● **Aufgabenstellung**: Drucken Sie aus dem Text über den Wandel der deutschen Sprache die Passage von „Das gilt auch“ bis einschließlich „Kulturverlust weiter bei.“ wortgetreu ab.

● **Vorliegender Text**:
<<<<
Die aktuelle Migrationsdynamik erzeugt nicht nur die blumig gefeierten “mehrsprachigen Lebenswelten”, sondern katastrophale und alarmierende strukturelle Vereinfachungstendenzen im Deutschen selbst, die die Sprache an den Rande der Auflösung zu bringen droht. In der Kontaktzone unterschiedlicher Erstsprachen entstehen Varianten, die zwischen Code-Switching, alltagssprachlicher Entdifferenzierung und Ansätzen einer Pidginisierung/Kreolisierung schwanken: reduzierte Morphologie (Kasus-/Artikelwegfall), syntaktische Ersatzbildungen („mehr aufgeregt“ statt Steigerungsflexion) oder klammerauflösende Satzmuster („weil er hat keine Zeit“). Die didaktisch bequem erscheinende Maxime „Was wir nicht zwingend brauchen, lassen wir irgendwann weg“ klingt modern, ist aber kulturell kostspielig: Sie verschiebt die Norm von der Vollsprache zur Funktionssprache und trainiert genau jene Fehler ein, die später als „gelebte Regel“ durchrutschen. Dass bereits Kiezdeutsch als Kontaktidiom dokumentiert wurde, bestätigt diese Tendenz. Dirk Schümer prognostizierte schon 2016 in der “Welt”: „Was uns also erwartet, ist keine Sprachenvielfalt, sondern weniger Schriftlichkeit, geringerer Wortschatz – und mehr linguistische Einfalt für alle“.

Das gilt auch außerhalb des Wirtschaftslebens, im Alltag. Formate wie “Tagesschau in einfacher Sprache”, aber auch die türkisch-arabisch beeinflussten Soziolekte der migrantischen Subkultur, die bereits die Jugendsprache dominieren (“Wallah”, “Alter”, “Amenakuiem”, “Inschallah”, “Yalla”, “Brudah ischwör” “hast du Problem”, nebst Schimpfvokabeln) und, mit dem Geusenwort “Kanaksprak” belegt, Eingang in ÖRR-Serien, Theaterstücke und staatliche geförderte Filme finden, tragen zu diesem rapiden sprachlichen Niveau- und Kulturverlust weiter bei.
>>>>
● **Vorliegende Einträge**:
<<<<
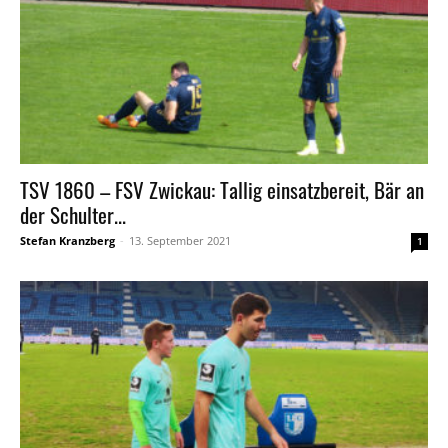
TSV 1860 – FSV Zwickau: Tallig einsatzbereit, Bär an
der Schulter...
Stefan Kranzberg
-
13. September 2021
1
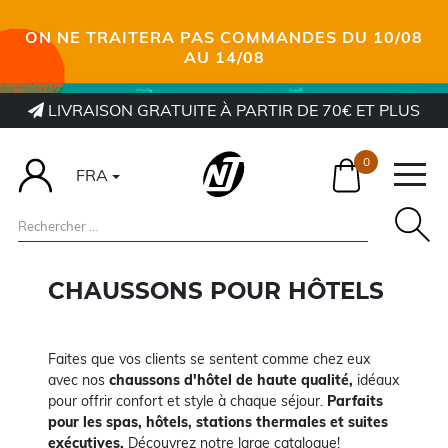
ON NE TRAITERA PAS COMMANDES DU 10/08
AU 14/08
LIVRAISON GRATUITE À PARTIR DE 70€ ET PLUS
0
FRA
CHAUSSONS POUR HÔTELS
Faites que vos clients se sentent comme chez eux
avec nos
chaussons d'hôtel de haute qualité,
idéaux
pour offrir confort et style à chaque séjour.
Parfaits
pour les spas, hôtels, stations thermales et suites
exécutives.
Découvrez notre large catalogue!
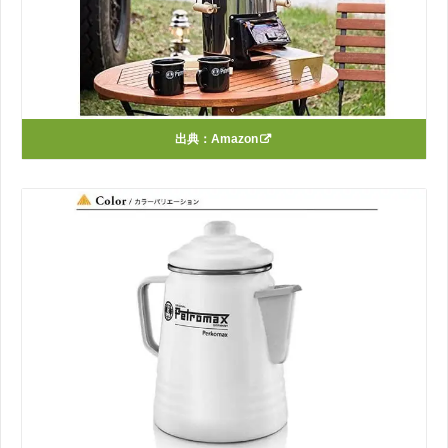
出典：
Amazon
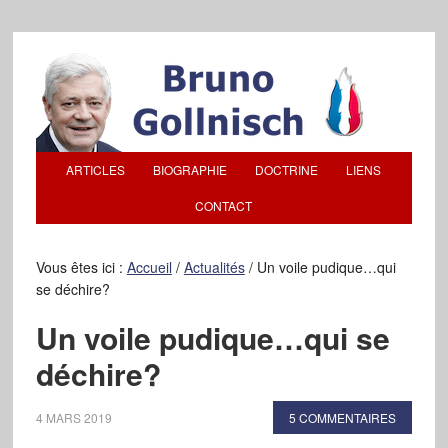
ARTICLES
BIOGRAPHIE
DOCTRINE
LIENS
CONTACT
Vous êtes ici :
Accueil
/
Actualités
/
Un voile pudique…qui
se déchire?
Un voile pudique…qui se
déchire?
4 MARS 2019
5 COMMENTAIRES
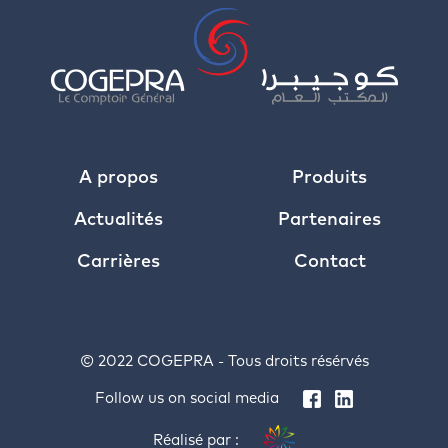
A propos
Produits
Actualités
Partenaires
Carrières
Contact
© 2022 COGEPRA - Tous droits résérvés
Follow us on social media
Réalisé par :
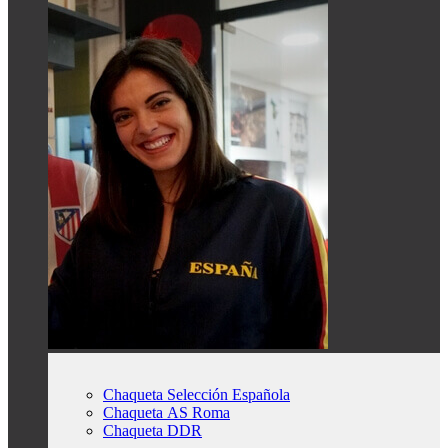
Chaqueta Selección Española
Chaqueta AS Roma
Chaqueta DDR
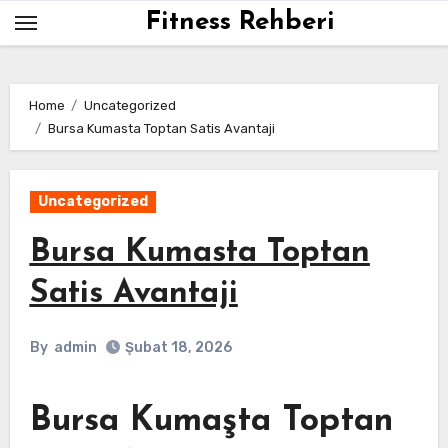
Skip
Fitness Rehberi
to
content
Home
Uncategorized
Bursa Kumasta Toptan Satis Avantaji
Uncategorized
Bursa Kumasta Toptan
Satis Avantaji
By
admin
Şubat 18, 2026
Bursa Kumaşta Toptan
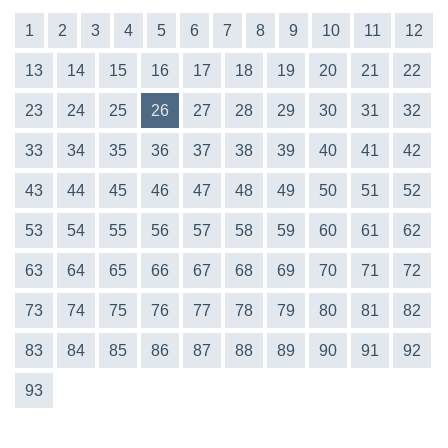
1
2
3
4
5
6
7
8
9
10
11
12
13
14
15
16
17
18
19
20
21
22
23
24
25
26
27
28
29
30
31
32
33
34
35
36
37
38
39
40
41
42
43
44
45
46
47
48
49
50
51
52
53
54
55
56
57
58
59
60
61
62
63
64
65
66
67
68
69
70
71
72
73
74
75
76
77
78
79
80
81
82
83
84
85
86
87
88
89
90
91
92
93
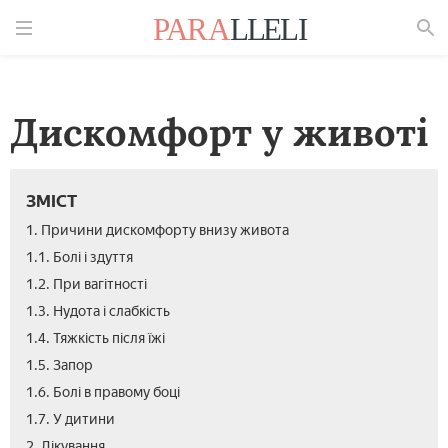
Знайти
Дискомфорт у животі
ЗМІСТ
1. Причини дискомфорту внизу живота
1.1. Болі і здуття
1.2. При вагітності
1.3. Нудота і слабкість
1.4. Тяжкість після їжі
1.5. Запор
1.6. Болі в правому боці
1.7. У дитини
2.1.
2.2.
2.3.
3.
3.1.
3.2.
3.3.
2. Лікування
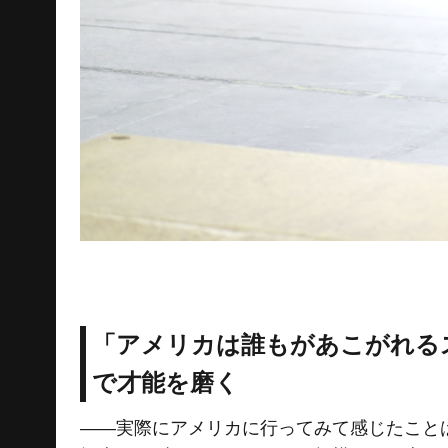
「アメリカは誰もがあこがれる
で才能を磨く
――実際にアメリカに行ってみて感じたこと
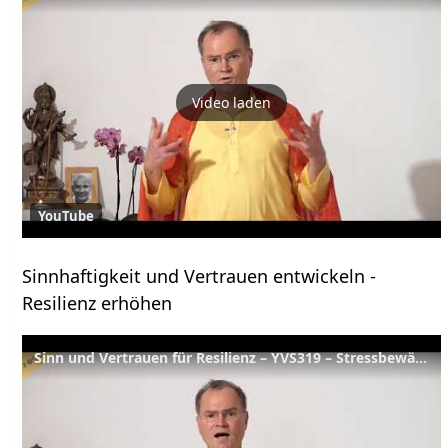
Video laden
YouTube
Sinnhaftigkeit und Vertrauen entwickeln -
Resilienz erhöhen
Sinn und Vertrauen für Resilienz – YVS319 – Stressbewältigung B4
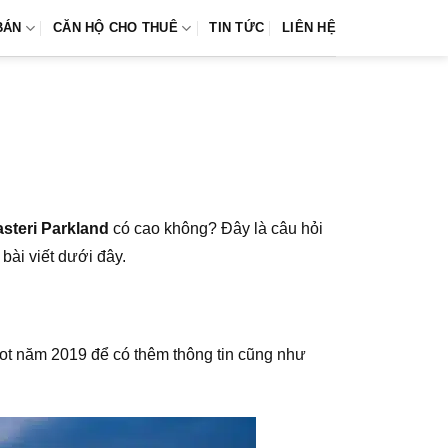
BÁN
CĂN HỘ CHO THUÊ
TIN TỨC
LIÊN HỆ
steri Parkland
có cao không? Đây là câu hỏi
bài viết dưới đây.
ot năm 2019 để có thêm thông tin cũng như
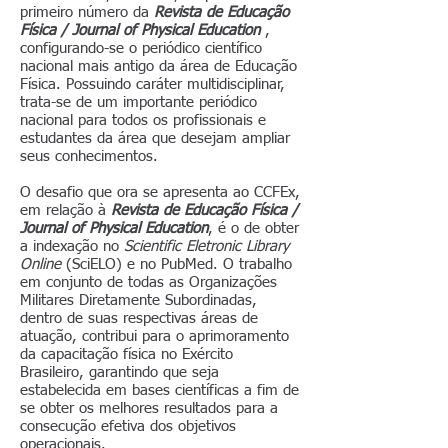
primeiro número da
Revista de Educação
Física / Journal of Physical Education
,
configurando-se o periódico científico
nacional mais antigo da área de Educação
Física. Possuindo caráter multidisciplinar,
trata-se de um importante periódico
nacional para todos os profissionais e
estudantes da área que desejam ampliar
seus conhecimentos.
O desafio que ora se apresenta ao CCFEx,
em relação à
Revista de Educação Física /
Journal of Physical Education
, é o de obter
a indexação no
Scientific Eletronic Library
Online
(SciELO) e no PubMed. O trabalho
em conjunto de todas as Organizações
Militares Diretamente Subordinadas,
dentro de suas respectivas áreas de
atuação, contribui para o aprimoramento
da capacitação física no Exército
Brasileiro, garantindo que seja
estabelecida em bases científicas a fim de
se obter os melhores resultados para a
consecução efetiva dos objetivos
operacionais.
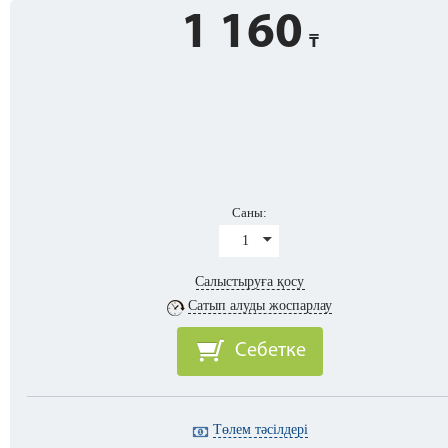
1 160
Саны:
1
Салыстыруға қосу
Сатып алуды жоспарлау
Себетке
Төлем тәсілдері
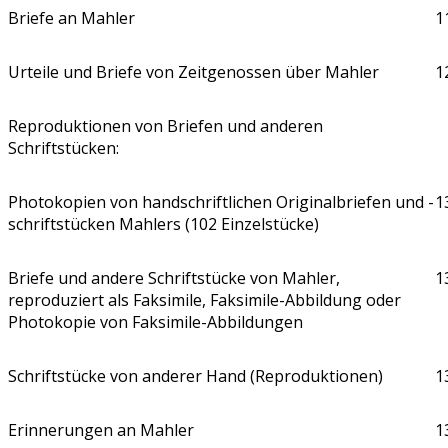
Briefe an Mahler
1
Urteile und Briefe von Zeitgenossen über Mahler
1
Reproduktionen von Briefen und anderen
Schriftstücken:
Photokopien von handschriftlichen Originalbriefen und -
1
schriftstücken Mahlers (102 Einzelstücke)
Briefe und andere Schriftstücke von Mahler,
1
reproduziert als Faksimile, Faksimile-Abbildung oder
Photokopie von Faksimile-Abbildungen
Schriftstücke von anderer Hand (Reproduktionen)
1
Erinnerungen an Mahler
1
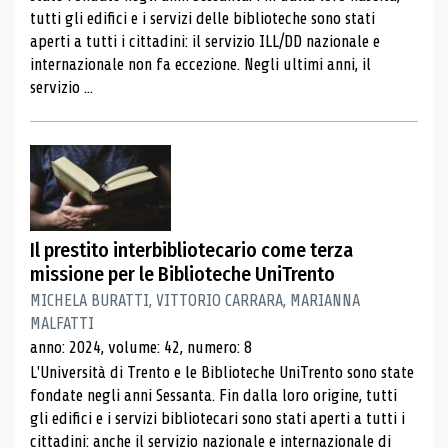
tutti gli edifici e i servizi delle biblioteche sono stati
aperti a tutti i cittadini: il servizio ILL/DD nazionale e
internazionale non fa eccezione. Negli ultimi anni, il
servizio ...
Il prestito interbibliotecario come terza
missione per le Biblioteche UniTrento
MICHELA BURATTI, VITTORIO CARRARA, MARIANNA
MALFATTI
anno: 2024, volume: 42, numero: 8
L'Università di Trento e le Biblioteche UniTrento sono state
fondate negli anni Sessanta. Fin dalla loro origine, tutti
gli edifici e i servizi bibliotecari sono stati aperti a tutti i
cittadini: anche il servizio nazionale e internazionale di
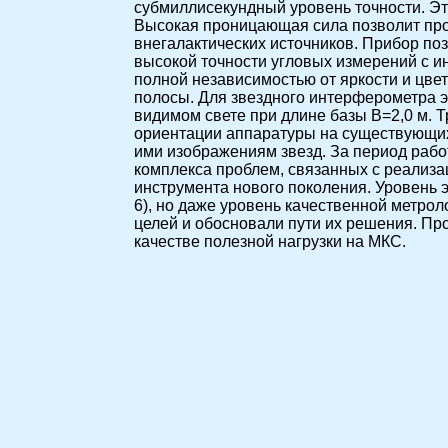
субмиллисекундный уровень точности. Эт
Высокая проницающая сила позволит про
внегалактических источников. Прибор по
высокой точности угловых измерений с 
полной независимостью от яркости и цве
полосы. Для звездного интерферометра эт
видимом свете при длине базы В=2,0 м. 
ориентации аппаратуры на существующи
ими изображениям звезд. За период раб
комплекса проблем, связанных с реализа
инструмента нового поколения. Уровень э
6), но даже уровень качественной метро
целей и обосновали пути их решения. Пр
качестве полезной нагрузки на МКС.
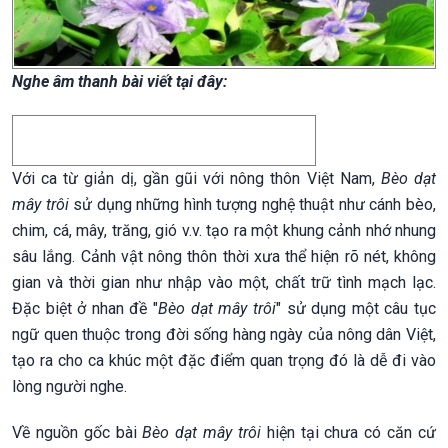
Nghe âm thanh bài viết tại đây:
Với ca từ giản dị, gần gũi với nông thôn Việt Nam,
Bèo dạt
mây trôi
sử dụng những hình tượng nghệ thuật như cánh bèo,
chim, cá, mây, trăng, gió v.v. tạo ra một khung cảnh nhớ nhung
sâu lắng. Cảnh vật nông thôn thời xưa thể hiện rõ nét, không
gian và thời gian như nhập vào một, chất trữ tình mạch lạc.
Đặc biệt ở nhan đề "
Bèo dạt mây trôi
" sử dụng một câu tục
ngữ quen thuộc trong đời sống hàng ngày của nông dân Việt,
tạo ra cho ca khúc một đặc điểm quan trọng đó là dễ đi vào
lòng người nghe.
Về nguồn gốc bài
Bèo dạt mây trôi
hiện tại chưa có căn cứ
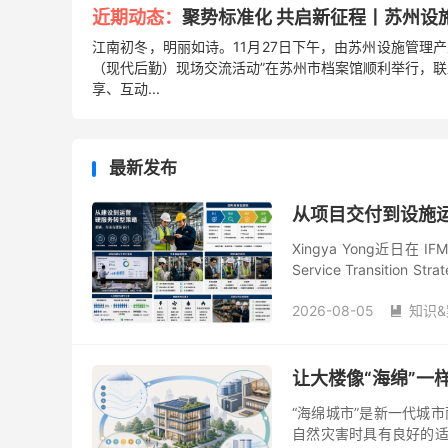
近期动态：
聚势标准化 共启新征程丨苏州设
江南初冬，明丽如诗。11月27日下午，由苏州设施管理
（现代后勤）现场交流活动”在苏州市档案馆顺利举行，联
享、互动...
最新发布
从项目交付到设施
Xingya Yong近日在 
Service Transi
业论证，梳...
2026-08-05
知识&

让大楼像“海绵”一
“海绵城市”是新一代城
自然灾害时具有良好的适应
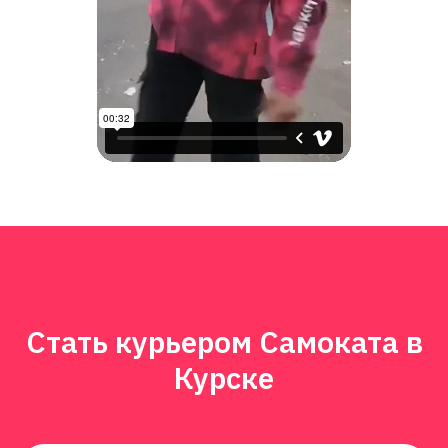
Стать курьером Самоката в
Курске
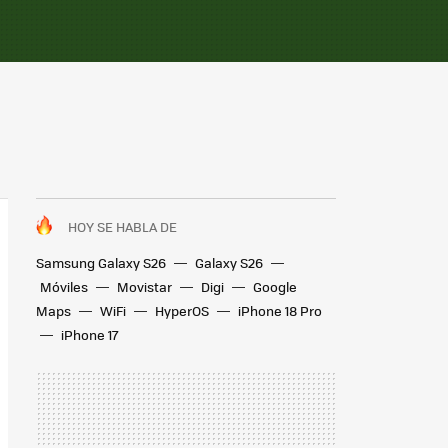
HOY SE HABLA DE
Samsung Galaxy S26
Galaxy S26
Móviles
Movistar
Digi
Google
Maps
WiFi
HyperOS
iPhone 18 Pro
iPhone 17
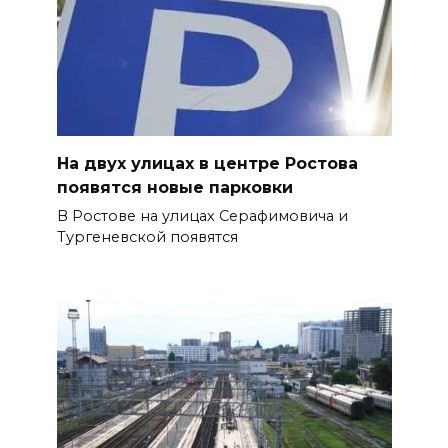
На двух улицах в центре Ростова
появятся новые парковки
В Ростове на улицах Серафимовича и
Тургеневской появятся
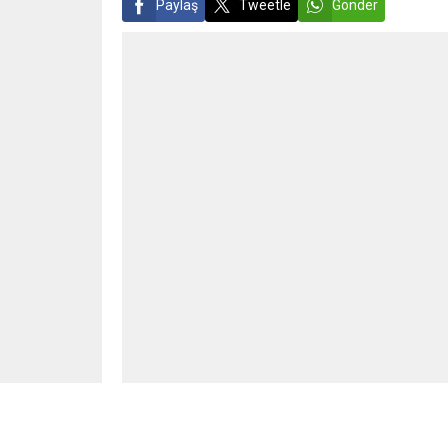
Paylaş
Tweetle
Gönder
>>>>
● **Schriftliche Antwort**:
Das gilt auch außerhalb des Wirtschaftslebens, im Alltag. Formate wie “Tagesschau in einfacher Sprache”, aber auch die türkisch-arabisch beeinflussten Soziolekte der migrantischen Subkultur, die bereits die Jugendsprache dominieren (“Wallah”, “Alter”, “Amenakuiem”, “Inschallah”, “Yalla”, “Brudah ischwör” “hast du Problem”, nebst Schimpfvokabeln) und, mit dem Geusenwort “Kanaksprak” belegt, Eingang in ÖRR-Serien, Theaterstücke und staatliche geförderte Filme finden, tragen zu diesem rapiden sprachlichen Niveau- und Kulturverlust weiter bei.